Peaks and Pints Pilot Program: Pilsners On The Fly

pFriem Pilsner

4.9% ABV, 38 IBU

pFriem Family Brewers Pilsner may be the lightest beer we’ve ever seen. It pours with a delicate green tint, a fluffy white head, and a crystal-clear complexion. Pastoral aromas of flowers and meadow grains combined nicely with a typical maltiness to provide what we could only describe as a “pilsner” scent. The taste is the best part, though, with a deep dryness at the back of the mouth and the faint minerality that’s so crucial to a pilsner. pFriem’s Pilsner goes down easy as a breeze.

Occidental Northwest Pilsner

5% ABV

Occidental Brewing collaborated with their friends in New Zealand, Hollingbery And Son Hops, on this latest installment of their Northwest Pilsner Series, following in the bootsteps of Baerlic Brewing, Heater Allen, Buoy Beer, Foreland, Level, Von Ebert, Kulshan Brewing and others. Yes, Hollingbery And Son aren’t located in the Pacific Northwest, and the main hop in the pilsner, Pacific, is a New Zealand product, but the Portland brewery IS located in the Northwest, so let’s move on to the pilsner’s mild tropical accent and earthy, clean taste.

Moonraker Dry Hop Pils

5% ABV

Moonraker Brewing Co. opened in 2016 in the same Auburn, California industrial park as Knee Deep Brewing, and was later honored as the ninth-best new brewery in the world by RateBeer, a resource for craft beer enthusiasts. Their Dry Hop Pils is a deliciously crisp, yet not overtly light, hop-forward pilsner made with Admiral Pils malt and Motueka hops. Expect a bitter finish that’s rounded out with mild fruit notes of lychee and melon.

Kulshan Plank Brothers

5.2% ABV

Kulshan Brewing’s Pilsner won Peaks & Pints Tournament of Beer: Northwest Pilsners in the spring of 2019. Kulshan’s Pilsner beat 63 other Northwest brewed pilsners to take home the championship trophy. The pilsner experts brewed another pilsner, this time with the help of The North Fork Brewery in Deming, Washington, east of Kulshan’s Bellingham locations. Their Plank Brothers Pilsner offers crisp malt notes and a spicy, floral hop bouquet accentuated by citrus and red berry notes, thanks to Ariana, Saphir, Belma, and Lotus hops.

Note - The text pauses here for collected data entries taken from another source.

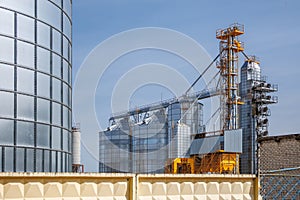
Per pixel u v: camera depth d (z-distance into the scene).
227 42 61.94
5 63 24.22
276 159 20.14
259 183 11.91
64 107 28.86
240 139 48.69
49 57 27.12
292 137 19.70
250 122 60.59
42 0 26.69
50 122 26.98
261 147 20.78
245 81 67.12
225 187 11.27
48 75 26.97
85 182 9.14
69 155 29.95
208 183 10.96
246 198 11.65
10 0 24.72
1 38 24.14
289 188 15.57
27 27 25.53
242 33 61.91
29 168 25.05
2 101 23.91
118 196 9.56
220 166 47.19
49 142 26.75
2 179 8.12
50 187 8.66
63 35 28.97
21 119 24.78
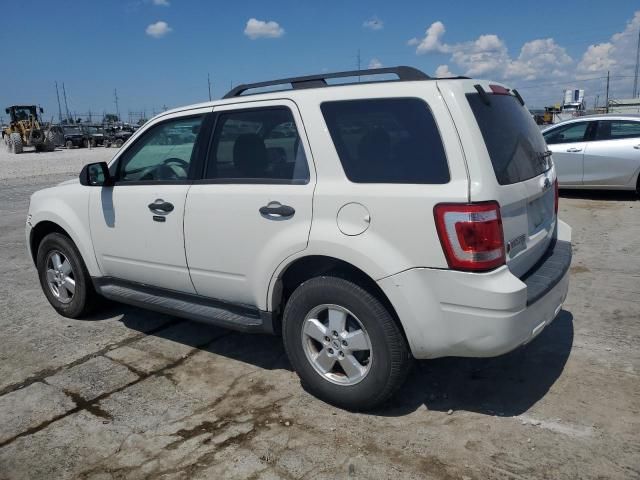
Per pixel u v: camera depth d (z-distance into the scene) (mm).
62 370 4199
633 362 3904
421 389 3693
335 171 3281
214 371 4102
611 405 3383
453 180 2924
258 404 3605
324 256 3328
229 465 2998
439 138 2994
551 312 3322
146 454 3131
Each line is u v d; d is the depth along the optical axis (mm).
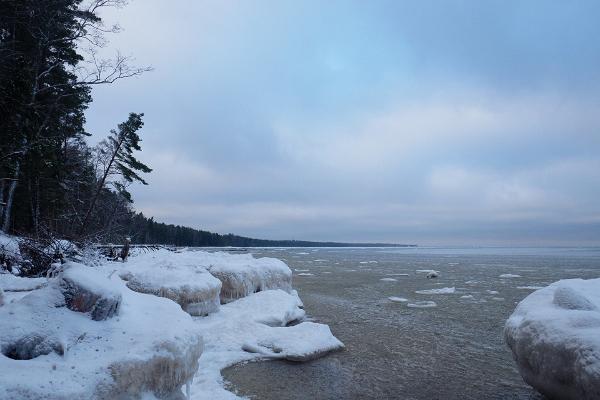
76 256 17062
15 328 4105
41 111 18953
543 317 5809
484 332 12781
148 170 31672
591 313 5371
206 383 7441
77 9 18156
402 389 7746
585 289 6977
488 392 7656
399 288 24875
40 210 24156
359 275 34406
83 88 20312
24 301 4551
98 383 3748
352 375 8445
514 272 38562
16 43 16859
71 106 22422
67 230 21938
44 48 18578
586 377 4621
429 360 9680
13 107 15586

Holy Mountain Drinking The Cup of Judgment

5.4% ABV

Holy Mountain Brewing Drinking The Cup of Judgment is a hoppy pilsner brewed with German Pilsner and Chit malt and hopped throughout with Spalter Select, Styrian Golding, and Galaxy before lagering for over a month at near freezing temperatures. This beer is hoppy yet well rounded and refreshing.

Pelican Superswell Double Swell

7.4% ABV, 60 IBU

An undersea volcano erupted in spectacular fashion near the Pacific nation of Tonga on Saturday, sending large tsunami waves crashing across the shore and people rushing to higher ground. A tsunami advisory in is effect for the West Coast, including Oregon and Washington. The National Oceanic and Atmospheric Administration expects initial 1- to 3-foot waves will meet the Oregon Coast between 8 and 9 a.m., where the four Pelican breweries and brewpubs sit. Our guess Pelican Brewing’s Superswell Double Pilsner will be their most popular beer today. Hopefully people will enjoy the spicy and herbal notes, toasty biscuit flavor, and assertive, clean bitter beachside instead Oregon higher ground, although evacuation isn’t advised.